FR Zoom permet de consolider les communications, de mettre les gens en contact et de mieux collaborer ensemble dans la salle de conférence, la salle de classe, la salle d’opération et partout ailleurs.
TR Toplayıcılarımız aracılığıyla anket yanıtlamaları veya formunuzu doldurmaları için insanları kolaylıkla davet etmenizi sağlamak üzere, e-posta adreslerini ve diğer iletişim bilgilerini Adres Defterine aktarmanıza izin verilebilir
FR Nous pourrons vous permettre d’importer des adresses email et d’autres coordonnées dans un carnet d’adresses pour que vous puissiez inviter facilement des personnes à répondre à vos sondages ou vos questionnaires via nos collecteurs
TR Saadet zincirlerini, çok katlı pazarlama kampanyalarını veya evden çalışma ve gelir vadeden diğer dolandırıcılıkları desteklemek ya da insanları bunlara çağırmak;
FR promeut ou recrute pour des systèmes pyramidaux, des campagnes de marketing multiniveau ou des escroqueries de type « travail à domicile » et autres faux gains ;
TR Mesela restoranınızın elmalı turtasıyla gurur duyuyor olsanız bile, insanları restoranınızın kapısına getiren asıl ürün kahve olabilir.

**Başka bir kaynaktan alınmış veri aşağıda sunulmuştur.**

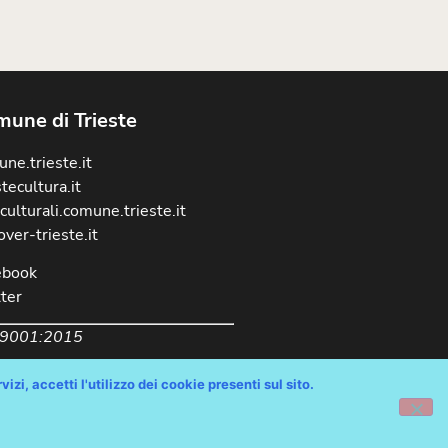
une di Trieste
ne.trieste.it
stecultura.it
culturali.comune.trieste.it
over-trieste.it
ebook
ter
 9001:2015
izi, accetti l'utilizzo dei cookie presenti sul sito.
chiarazione Accessibilità AGID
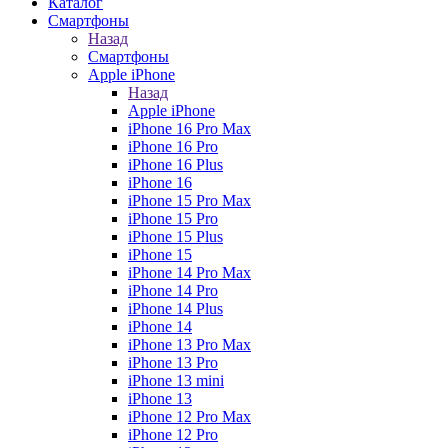
Каталог
Смартфоны
Назад
Смартфоны
Apple iPhone
Назад
Apple iPhone
iPhone 16 Pro Max
iPhone 16 Pro
iPhone 16 Plus
iPhone 16
iPhone 15 Pro Max
iPhone 15 Pro
iPhone 15 Plus
iPhone 15
iPhone 14 Pro Max
iPhone 14 Pro
iPhone 14 Plus
iPhone 14
iPhone 13 Pro Max
iPhone 13 Pro
iPhone 13 mini
iPhone 13
iPhone 12 Pro Max
iPhone 12 Pro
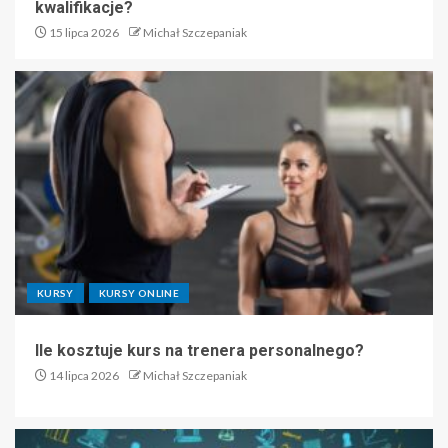
kwalifikacje?
15 lipca 2026
Michał Szczepaniak
KURSY
KURSY ONLINE
Ile kosztuje kurs na trenera personalnego?
14 lipca 2026
Michał Szczepaniak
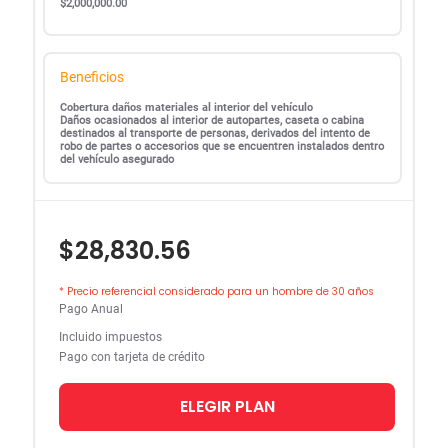
$2,000,000.00
Beneficios
Cobertura daños materiales al interior del vehículo
Daños ocasionados al interior de autopartes, caseta o cabina
destinados al transporte de personas, derivados del intento de
robo de partes o accesorios que se encuentren instalados dentro
del vehículo asegurado
$28,830.56
* Precio referencial considerado para un hombre de 30 años
Pago Anual
Incluido impuestos
Pago con tarjeta de crédito
ELEGIR PLAN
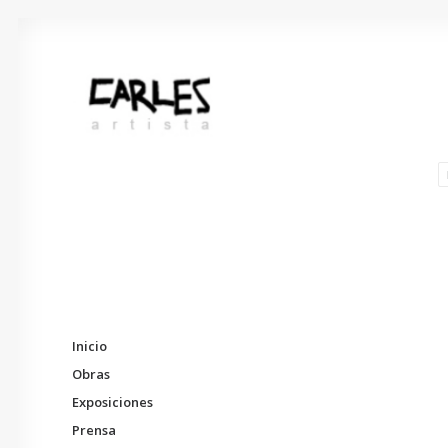
Inicio
Obras
Exposiciones
Prensa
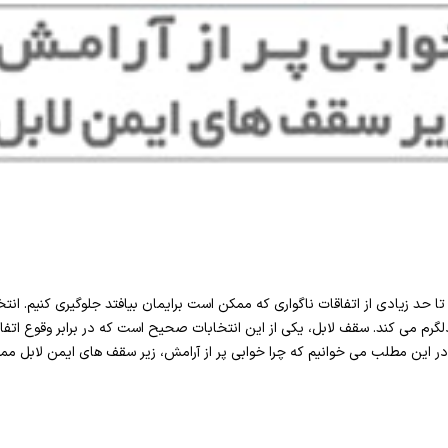
ا حد زیادی از اتفاقات ناگواری که ممکن است برایمان بیافتد جلوگیری کنیم. ا
 دلگرم می کند. سقف لابل، یکی از این انتخابات صحیح است که در برابر وقوع اتفاق
 در این مطلب می خوانیم که چرا خوابی پر از آرامش، زیر سقف های ایمن لابل م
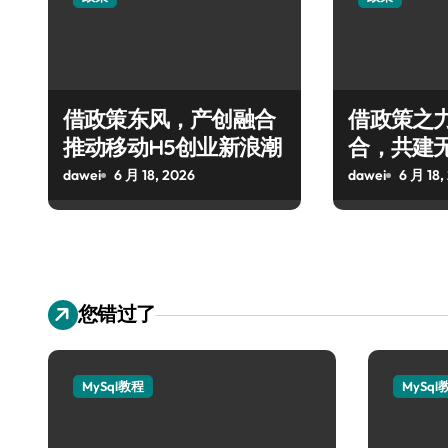
借政策东风，产创融合
借政策之
推动移动H5创业新浪潮
合，共建
态
dawei
6 月 18, 2026
dawei
6 月 18,
您错过了
MySql教程
MySql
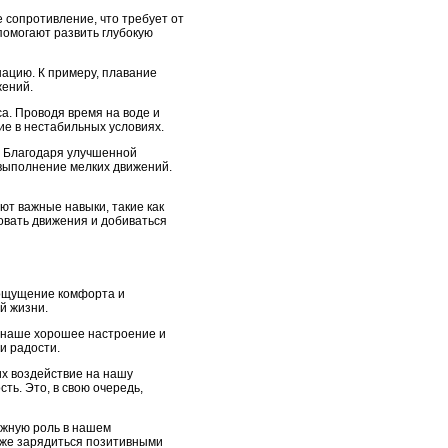
 сопротивление, что требует от
помогают развить глубокую
ацию. К примеру, плавание
жений.
а. Проводя время на воде и
е в нестабильных условиях.
. Благодаря улучшенной
 выполнение мелких движений.
ют важные навыки, такие как
овать движения и добиваться
 ощущение комфорта и
й жизни.
а наше хорошее настроение и
и радости.
х воздействие на нашу
ть. Это, в свою очередь,
ажную роль в нашем
кже зарядиться позитивными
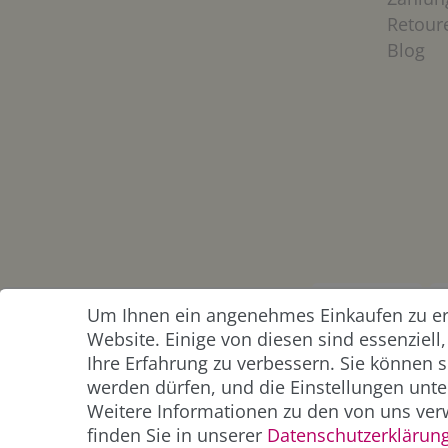
Retour
Blog
Um Ihnen ein angenehmes Einkaufen zu erm
ZAHLUNG &
Website. Einige von diesen sind essenziel
VERSAND
Ihre Erfahrung zu verbessern. Sie können s
werden dürfen, und die Einstellungen unter
Weitere Informationen zu den von uns ver
finden Sie in unserer
Daten­schutz­erklärun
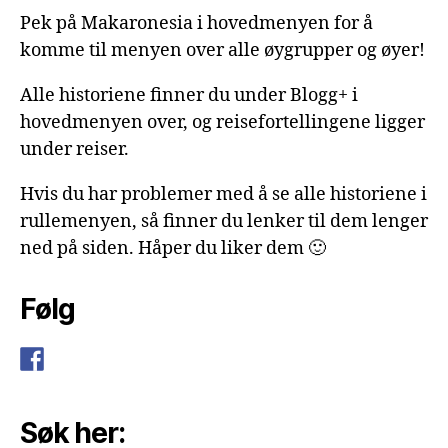
Pek på Makaronesia i hovedmenyen for å
komme til menyen over alle øygrupper og øyer!
Alle historiene finner du under Blogg+ i
hovedmenyen over, og reisefortellingene ligger
under reiser.
Hvis du har problemer med å se alle historiene i
rullemenyen, så finner du lenker til dem lenger
ned på siden. Håper du liker dem 🙂
Følg
Søk her:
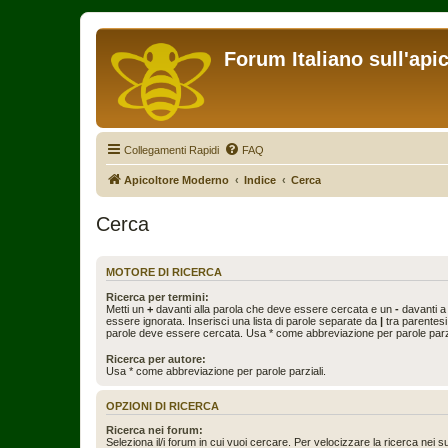
Forum Italiano sull'api
Collegamenti Rapidi
FAQ
Apicoltore Moderno
Indice
Cerca
Cerca
MOTORE DI RICERCA
Ricerca per termini:
Metti un
+
davanti alla parola che deve essere cercata e un
-
davanti a
essere ignorata. Inserisci una lista di parole separate da
|
tra parentesi
parole deve essere cercata. Usa * come abbreviazione per parole parzi
Ricerca per autore:
Usa * come abbreviazione per parole parziali.
OPZIONI DI RICERCA
Ricerca nei forum:
Seleziona il/i forum in cui vuoi cercare. Per velocizzare la ricerca nei s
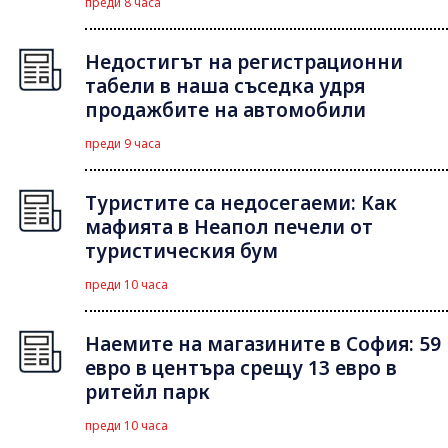
преди 8 часа
Недостигът на регистрационни
табели в наша съседка удря
продажбите на автомобили
преди 9 часа
Туристите са недосегаеми: Как
мафията в Неапол печели от
туристическия бум
преди 10 часа
Наемите на магазините в София: 59
евро в центъра срещу 13 евро в
ритейл парк
преди 10 часа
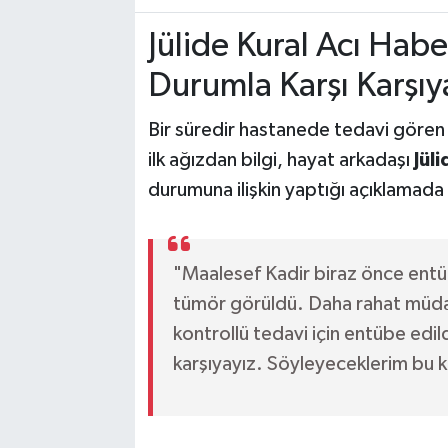
Jülide Kural Acı Haber
Durumla Karşı Karşıy
Bir süredir hastanede tedavi gören Ka
ilk ağızdan bilgi, hayat arkadaşı
Jüli
durumuna ilişkin yaptığı açıklamada ş
"Maalesef Kadir biraz önce entüb
tümör görüldü. Daha rahat müda
kontrollü tedavi için entübe edild
karşıyayız. Söyleyeceklerim bu kad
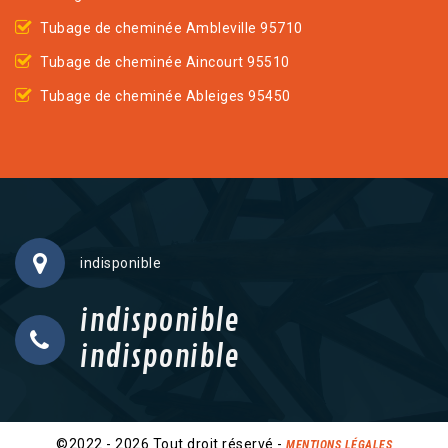
Tubage de cheminée Ambleville 95710
Tubage de cheminée Aincourt 95510
Tubage de cheminée Ableiges 95450
indisponible
indisponible
indisponible
©2022 - 2026 Tout droit réservé -
MENTIONS LÉGALES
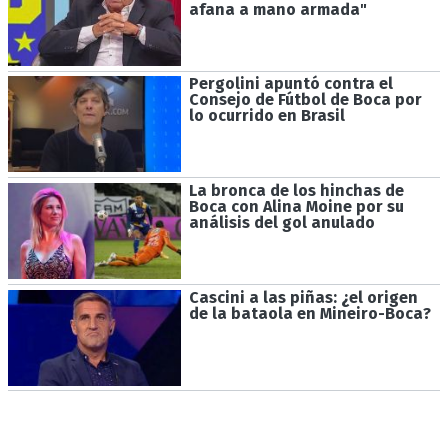
afana a mano armada"
Pergolini apuntó contra el
Consejo de Fútbol de Boca por
lo ocurrido en Brasil
La bronca de los hinchas de
Boca con Alina Moine por su
análisis del gol anulado
Cascini a las piñas: ¿el origen
de la bataola en Mineiro-Boca?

FR Par exemple, vous êtes peut-être très fier de votre tarte aux pommes, alors qu'en réalité c'est votre café qui fait la réputation de votre restaurant.
TR Mesela restoranınızın elmalı turtasıyla gurur duyuyor olsanız bile, insanları restoranınızın kapısına getiren asıl ürün kahve olabilir.
FR Par exemple, vous êtes peut-être très fier de votre tarte aux pommes, alors qu'en réalité c'est votre café qui fait la réputation de votre restaurant.
TR Toplayıcılarımız aracılığıyla anket yanıtlamaları veya formunuzu doldurmaları için insanları kolaylıkla davet etmenizi sağlamak üzere, e-posta adreslerini ve diğer iletişim bilgilerini Adres Defterine aktarmanıza izin verilebilir
FR Nous pourrons vous permettre d’importer des adresses email et d’autres coordonnées dans un carnet d’adresses pour que vous puissiez inviter facilement des personnes à répondre à vos sondages ou vos questionnaires via nos collecteurs
TR Saadet zincirlerini, çok katlı pazarlama kampanyalarını veya evden çalışma ve gelir vadeden diğer dolandırıcılıkları desteklemek ya da insanları bunlara çağırmak;
FR promeut ou recrute pour des systèmes pyramidaux, des campagnes de marketing multiniveau ou des escroqueries de type « travail à domicile » et autres faux gains ;
TR Mesela restoranınızın elmalı turtasıyla gurur duyuyor olsanız bile, insanları restoranınızın kapısına getiren asıl ürün kahve olabilir.
FR Par exemple, vous êtes peut-être très fier de votre tarte aux pommes, alors qu'en réalité c'est votre café qui fait la réputation de votre restaurant.